Exercise description:
Using the listing that follows, return every line with the word "жилищные".
.....
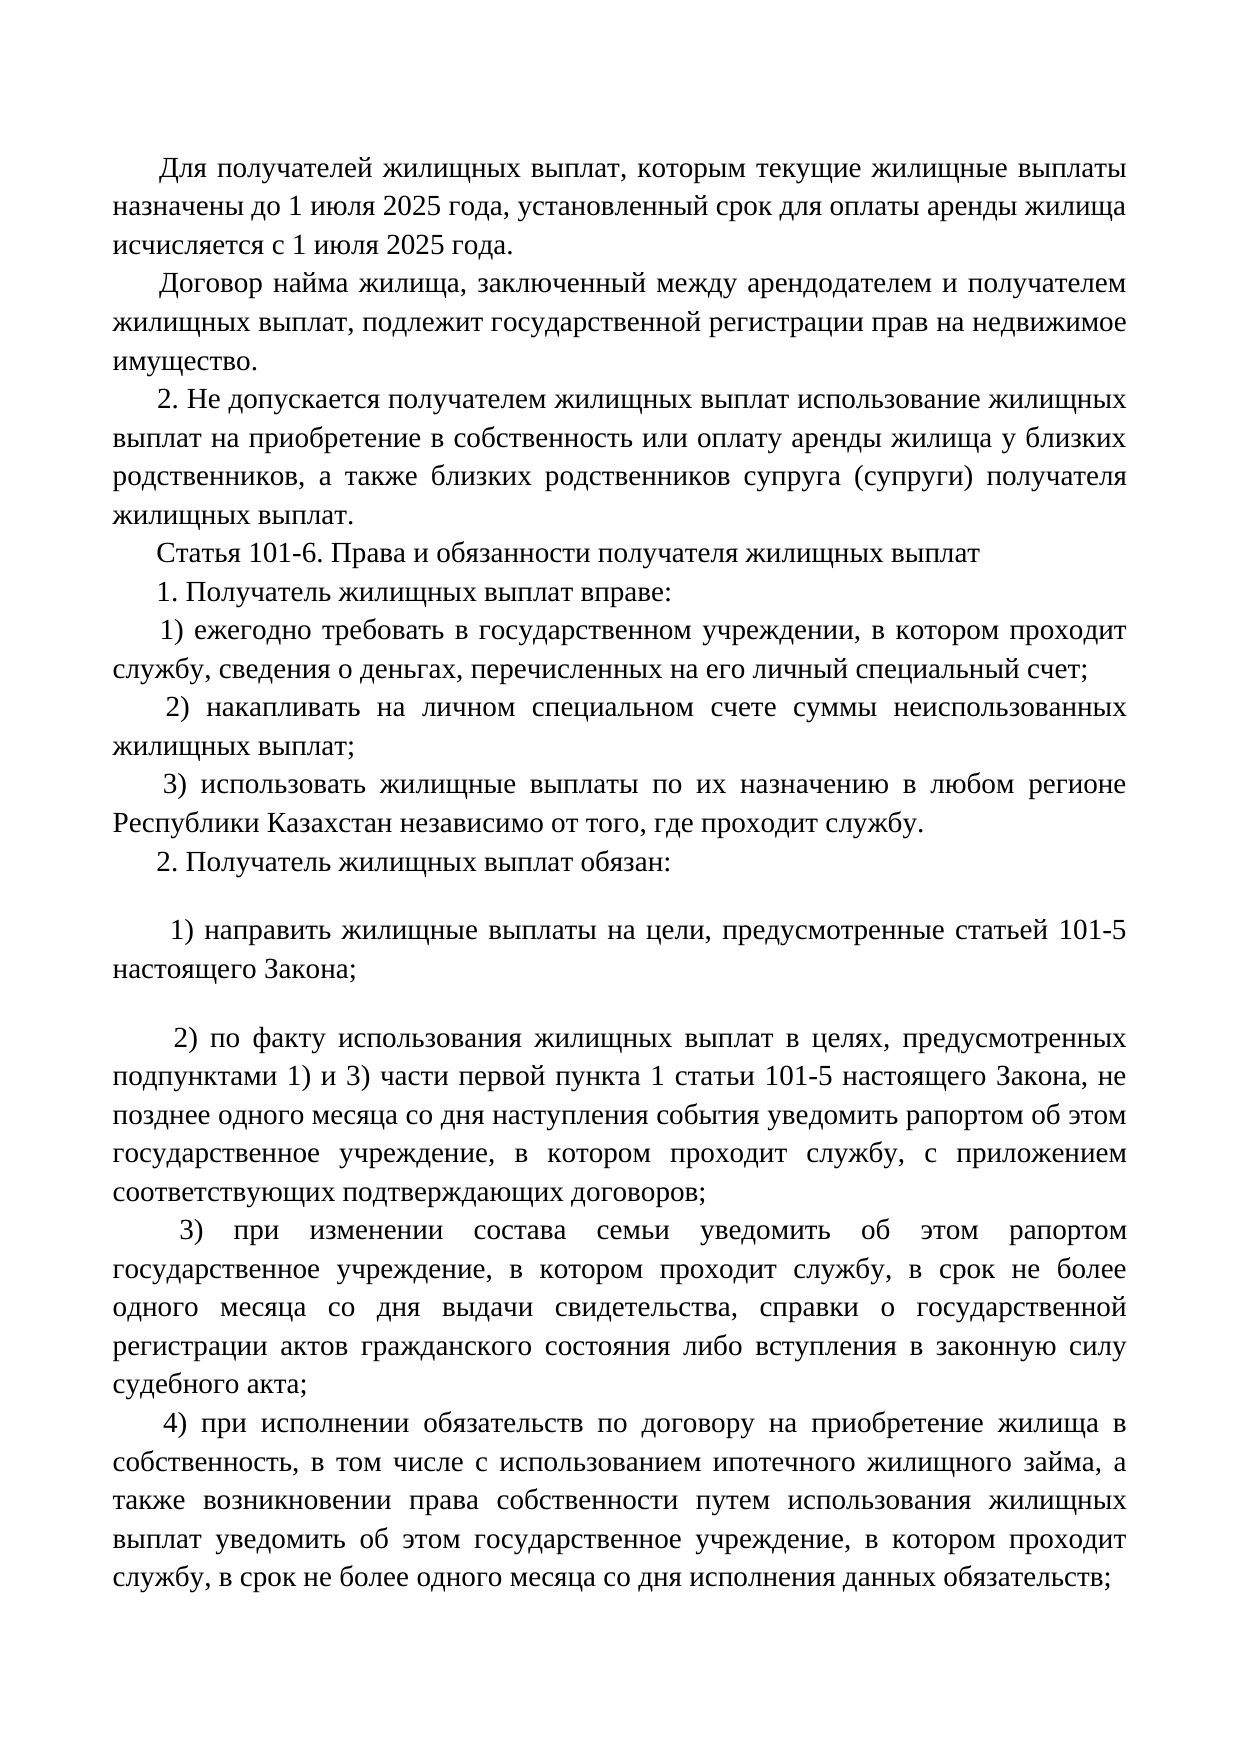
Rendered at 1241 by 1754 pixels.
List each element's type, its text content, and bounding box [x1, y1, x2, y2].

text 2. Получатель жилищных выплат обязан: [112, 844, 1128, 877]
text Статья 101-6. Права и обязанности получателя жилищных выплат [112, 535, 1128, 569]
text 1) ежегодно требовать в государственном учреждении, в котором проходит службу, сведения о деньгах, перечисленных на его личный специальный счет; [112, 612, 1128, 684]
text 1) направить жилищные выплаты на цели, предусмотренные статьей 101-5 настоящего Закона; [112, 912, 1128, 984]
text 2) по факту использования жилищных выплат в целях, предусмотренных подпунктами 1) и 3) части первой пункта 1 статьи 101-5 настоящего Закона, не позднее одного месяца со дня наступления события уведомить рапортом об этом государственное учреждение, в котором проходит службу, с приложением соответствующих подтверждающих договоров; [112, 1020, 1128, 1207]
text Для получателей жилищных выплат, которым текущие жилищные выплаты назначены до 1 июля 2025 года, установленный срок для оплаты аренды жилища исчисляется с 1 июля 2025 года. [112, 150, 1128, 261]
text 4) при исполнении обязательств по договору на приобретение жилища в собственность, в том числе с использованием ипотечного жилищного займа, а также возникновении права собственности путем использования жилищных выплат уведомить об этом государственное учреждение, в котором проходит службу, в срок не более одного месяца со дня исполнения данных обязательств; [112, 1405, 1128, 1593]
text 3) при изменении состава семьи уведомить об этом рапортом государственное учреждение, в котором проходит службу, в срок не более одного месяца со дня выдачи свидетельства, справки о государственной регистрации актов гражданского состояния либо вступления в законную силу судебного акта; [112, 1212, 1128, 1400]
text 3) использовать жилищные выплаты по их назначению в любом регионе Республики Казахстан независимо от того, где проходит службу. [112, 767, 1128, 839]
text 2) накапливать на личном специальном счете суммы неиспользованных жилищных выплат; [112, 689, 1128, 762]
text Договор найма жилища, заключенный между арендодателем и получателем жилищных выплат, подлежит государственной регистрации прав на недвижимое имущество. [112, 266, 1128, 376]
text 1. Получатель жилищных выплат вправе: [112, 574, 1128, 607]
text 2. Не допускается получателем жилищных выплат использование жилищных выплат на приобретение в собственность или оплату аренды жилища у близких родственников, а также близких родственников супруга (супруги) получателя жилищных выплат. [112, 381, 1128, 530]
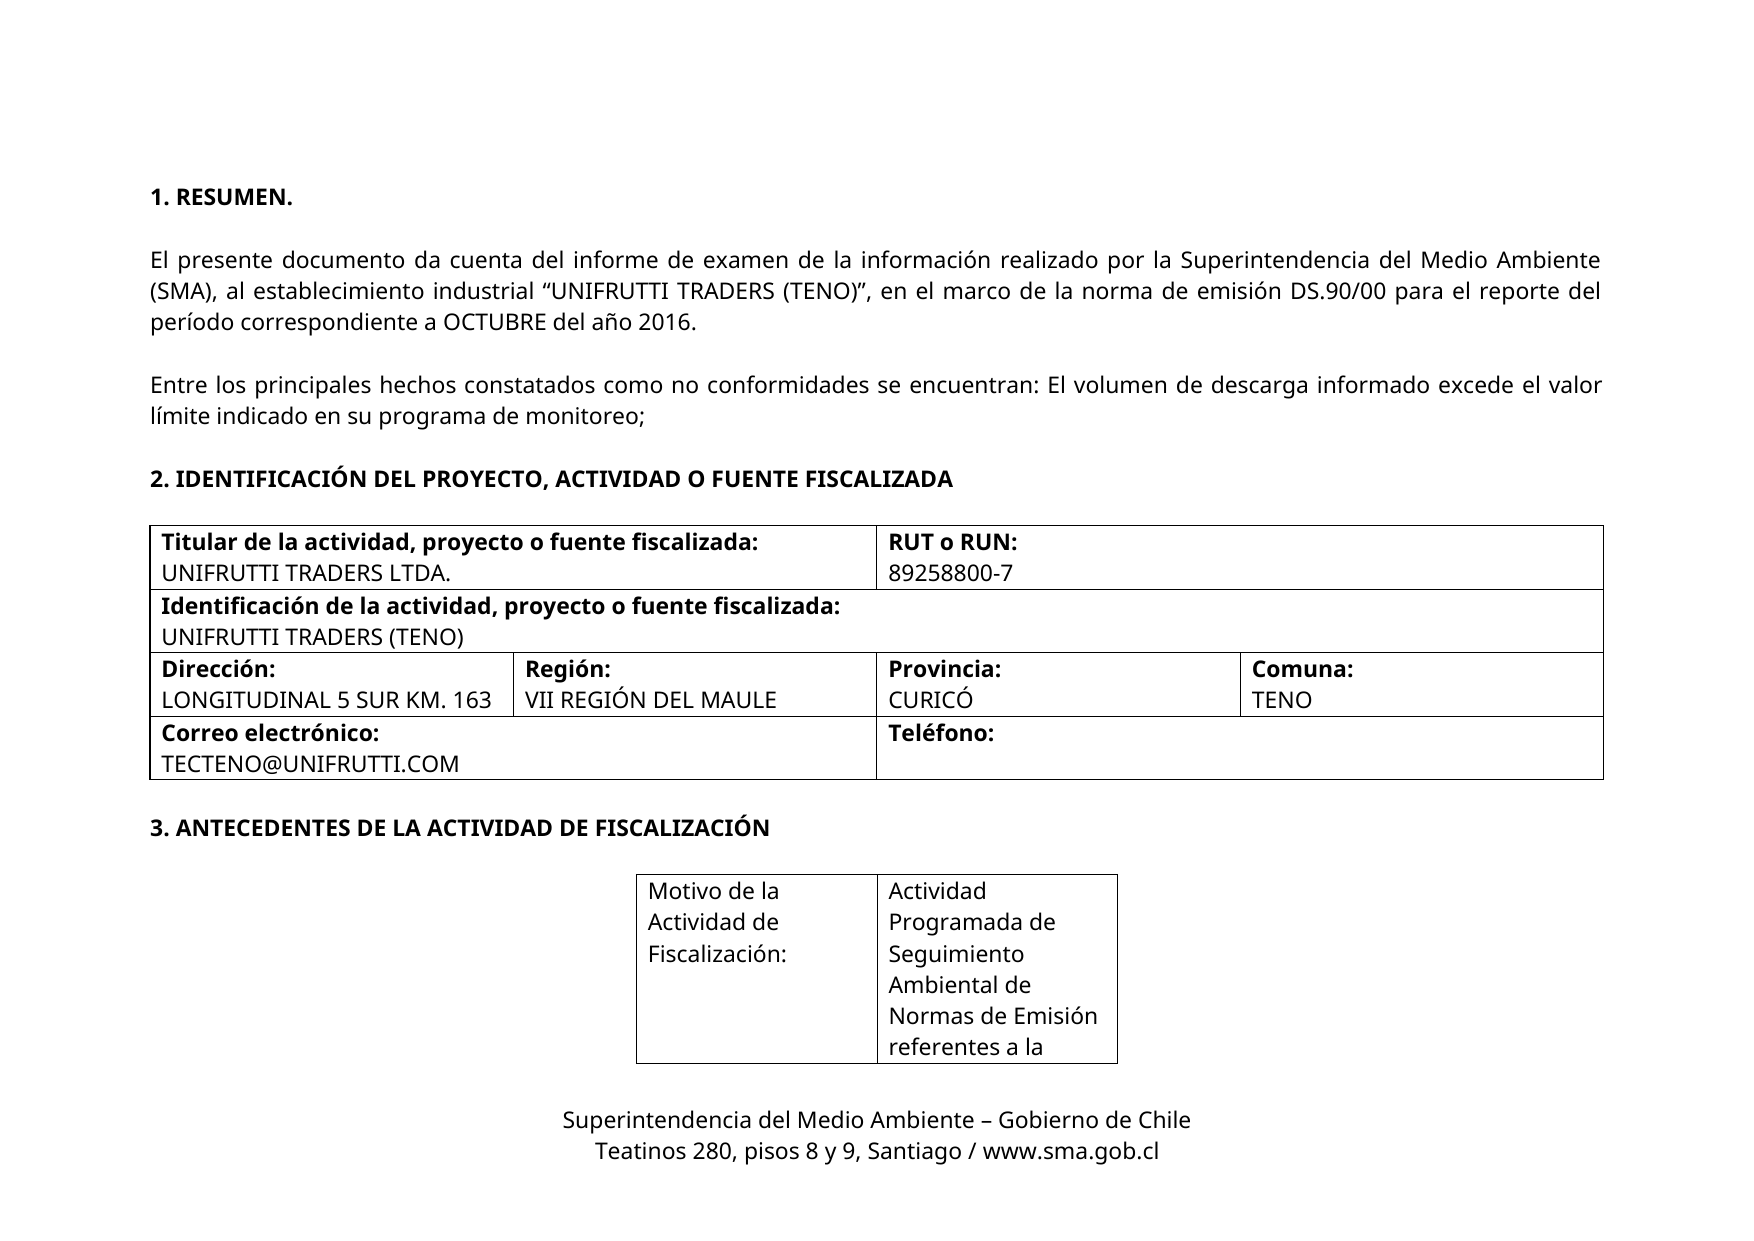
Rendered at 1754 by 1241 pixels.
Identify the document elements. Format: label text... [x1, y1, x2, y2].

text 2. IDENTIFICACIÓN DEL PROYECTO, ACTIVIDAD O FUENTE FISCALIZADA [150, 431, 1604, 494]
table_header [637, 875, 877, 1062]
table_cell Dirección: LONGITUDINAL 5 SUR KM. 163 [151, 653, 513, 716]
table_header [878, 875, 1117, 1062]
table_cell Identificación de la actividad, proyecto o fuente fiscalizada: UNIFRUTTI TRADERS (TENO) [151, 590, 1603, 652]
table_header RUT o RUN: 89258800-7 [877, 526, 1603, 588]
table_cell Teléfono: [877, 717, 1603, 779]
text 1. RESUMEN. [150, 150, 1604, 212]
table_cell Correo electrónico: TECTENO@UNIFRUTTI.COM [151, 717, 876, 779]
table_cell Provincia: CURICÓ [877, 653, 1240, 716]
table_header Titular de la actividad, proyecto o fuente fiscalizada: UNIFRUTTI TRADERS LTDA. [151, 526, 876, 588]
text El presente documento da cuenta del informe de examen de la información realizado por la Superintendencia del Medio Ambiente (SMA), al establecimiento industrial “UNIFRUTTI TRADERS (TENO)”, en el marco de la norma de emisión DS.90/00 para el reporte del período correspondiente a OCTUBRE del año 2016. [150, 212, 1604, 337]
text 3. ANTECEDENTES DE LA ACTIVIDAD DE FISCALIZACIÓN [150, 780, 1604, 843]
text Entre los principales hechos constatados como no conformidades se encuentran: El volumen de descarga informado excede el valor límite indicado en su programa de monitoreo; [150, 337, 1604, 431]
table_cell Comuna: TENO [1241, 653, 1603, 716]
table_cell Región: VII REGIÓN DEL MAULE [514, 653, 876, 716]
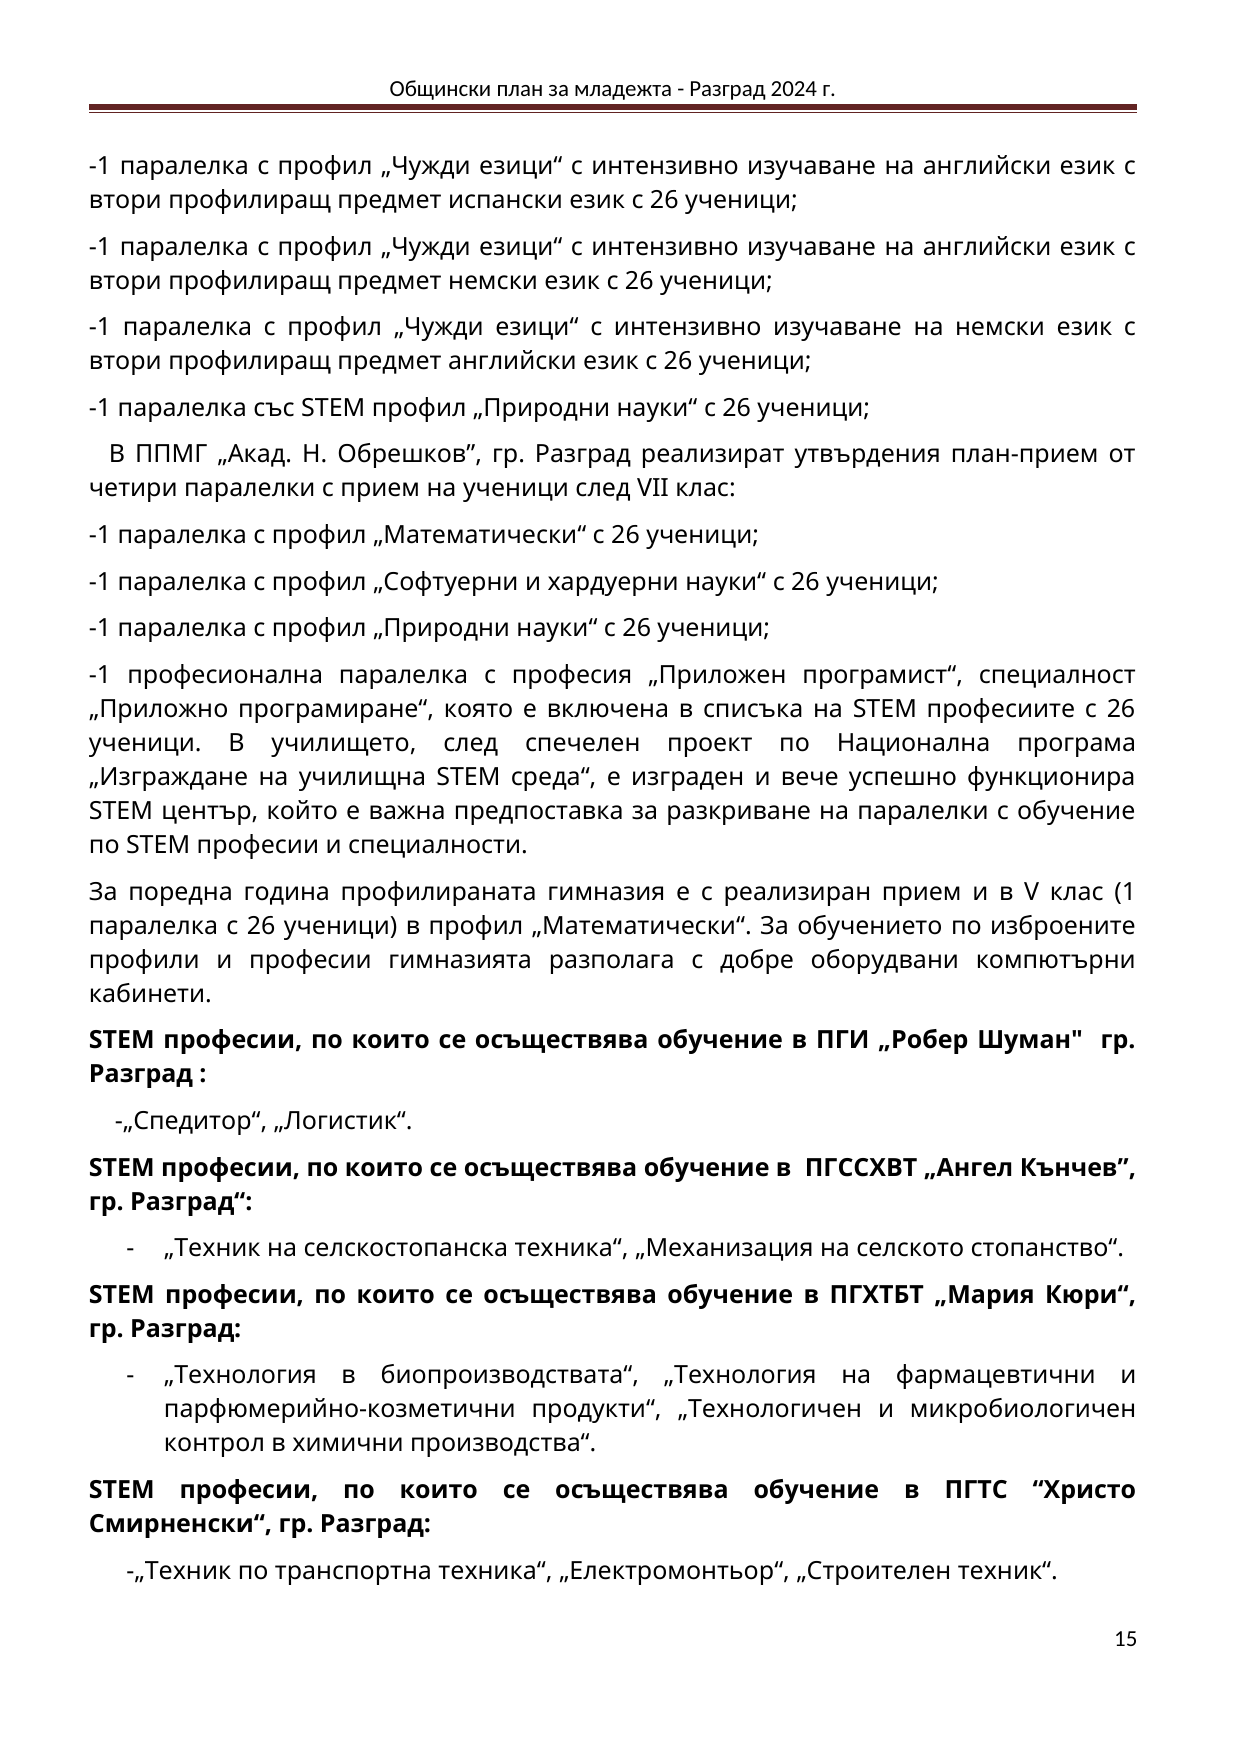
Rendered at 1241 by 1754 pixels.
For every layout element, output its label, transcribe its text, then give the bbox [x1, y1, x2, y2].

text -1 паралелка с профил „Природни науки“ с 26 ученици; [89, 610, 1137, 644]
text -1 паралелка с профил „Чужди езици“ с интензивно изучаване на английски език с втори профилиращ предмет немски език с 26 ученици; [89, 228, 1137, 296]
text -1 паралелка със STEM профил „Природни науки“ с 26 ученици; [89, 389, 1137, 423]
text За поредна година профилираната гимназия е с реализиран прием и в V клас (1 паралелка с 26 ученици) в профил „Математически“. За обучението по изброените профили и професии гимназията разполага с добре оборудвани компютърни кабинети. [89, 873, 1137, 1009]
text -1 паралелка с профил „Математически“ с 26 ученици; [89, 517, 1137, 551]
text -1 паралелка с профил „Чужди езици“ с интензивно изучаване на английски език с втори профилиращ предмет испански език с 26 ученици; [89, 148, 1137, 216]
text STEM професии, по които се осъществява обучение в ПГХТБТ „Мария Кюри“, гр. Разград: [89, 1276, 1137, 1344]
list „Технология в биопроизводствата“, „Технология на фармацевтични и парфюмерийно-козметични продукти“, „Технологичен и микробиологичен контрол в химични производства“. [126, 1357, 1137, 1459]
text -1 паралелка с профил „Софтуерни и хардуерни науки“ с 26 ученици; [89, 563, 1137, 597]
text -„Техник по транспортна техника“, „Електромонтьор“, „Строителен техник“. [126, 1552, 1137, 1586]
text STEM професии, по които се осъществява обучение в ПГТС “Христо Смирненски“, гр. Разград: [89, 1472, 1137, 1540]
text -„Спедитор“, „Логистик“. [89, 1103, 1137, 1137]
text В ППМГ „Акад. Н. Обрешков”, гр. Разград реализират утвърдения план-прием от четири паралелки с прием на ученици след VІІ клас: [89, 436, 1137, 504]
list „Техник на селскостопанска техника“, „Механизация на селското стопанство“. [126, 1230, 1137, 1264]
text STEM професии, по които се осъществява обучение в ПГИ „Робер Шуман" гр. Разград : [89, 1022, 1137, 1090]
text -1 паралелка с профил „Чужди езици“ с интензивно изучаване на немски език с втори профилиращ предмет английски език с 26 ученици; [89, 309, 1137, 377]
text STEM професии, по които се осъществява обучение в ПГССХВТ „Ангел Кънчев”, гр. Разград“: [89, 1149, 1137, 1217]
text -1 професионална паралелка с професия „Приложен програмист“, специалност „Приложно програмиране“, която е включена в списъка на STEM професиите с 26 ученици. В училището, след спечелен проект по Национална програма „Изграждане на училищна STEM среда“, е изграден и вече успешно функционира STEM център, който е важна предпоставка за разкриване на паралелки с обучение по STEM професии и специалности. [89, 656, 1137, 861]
.....
Task answer:
text 1) направить жилищные выплаты на цели, предусмотренные статьей 101-5 настоящего Закона; [112, 912, 1128, 984]
text Для получателей жилищных выплат, которым текущие жилищные выплаты назначены до 1 июля 2025 года, установленный срок для оплаты аренды жилища исчисляется с 1 июля 2025 года. [112, 150, 1128, 261]
text 3) использовать жилищные выплаты по их назначению в любом регионе Республики Казахстан независимо от того, где проходит службу. [112, 767, 1128, 839]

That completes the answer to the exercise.